This also covers organic gardening topics, such as beneficial insects, composting, and the like. Other entries relate to specific topics of interest, such as cold frames.

With nearly 500 pages, this encyclopedia will be one of the most used garden books on your bookshelf.



“All New Square Foot Gardening-Grow More in Less Space”

By Mel Bartholomew, a best selling author, this color illustrated, updated edition was released by Cool Springs Press. Written in an engaging style, the author uses no jargon.

He shows how space saving, square foot gardening is far superior to the standard vegetable plot with single rows. If you haven’t had a vegetable garden before, this book explains everything you need to know.

This is really the best all-around approach for those with limited garden space. It uses raised beds and wooden boxes. The author walks you through all the basics from planning the garden and building the beds/boxes to planting and harvest.

This also explains how to extend the growing season. Throughout the book are boxes with quick tips and helpful lists.

There are step by step directions for all the basic garden techniques that beginners need to know, such as composting and adding plant supports.
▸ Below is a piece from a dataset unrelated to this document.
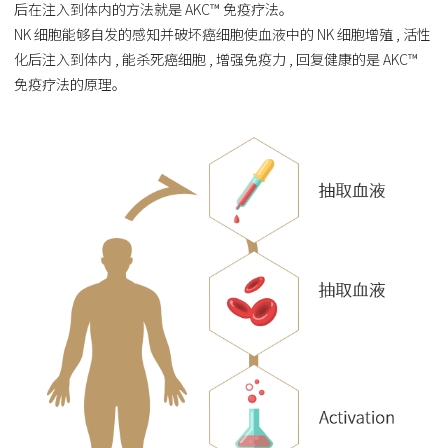
后在注入到体内的方法就是 AKC™ 免疫疗法。
NK 细胞能够自发的感知并破坏癌细胞使血液中的 NK 细胞增殖 , 活性
化后注入到体内 , 能杀死癌细胞 , 增强免疫力 , 回复健康的是 AKC™
免疫疗法的原理。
There are profiles of each crop, including both flowers and veggies. At the back are helpful charts and tables as well as a glossary of terms.



“The Southern Kitchen Garden”

For the South, this is by the best book by far. By William D. Adams and Thomas R. Leroy, this was published by Taylor Trade, an imprint of Rowman and Littlefield.

This is illustrated with color as well as black and white photos and line drawings. This comprehensive title covers all edibles from fruits and nuts to veggies, herbs, and edible flowers. A chapter is devoted to each one. There are suggestions for both cool and warm season crops along with recommended varieties.

Newcomers to the region will find this invaluable guide has all the information they need for a successful edible landscape.

There is an in-depth profile for each crop along with a quick reference chart listing all the basics. Throughout the book there are useful charts and tables. There is also extensive information on how to use each crop.

Readers will learn how to prune and train their fruit trees as well as how to grow unusual hardy ones, such as pawpaw and bananas. There is also extensive information on how to use each crop.

In addition, this covers all the basics. These include how to prepare the soil, how to cope with pests and other problems, and how to propagate plants.

The appendix has all sorts of helpful information, including garden plans for the various seasons and lists of garden websites. There are also lists of seed companies, nurseries, and other mail order sources for seeds, plants, and gardening supplies.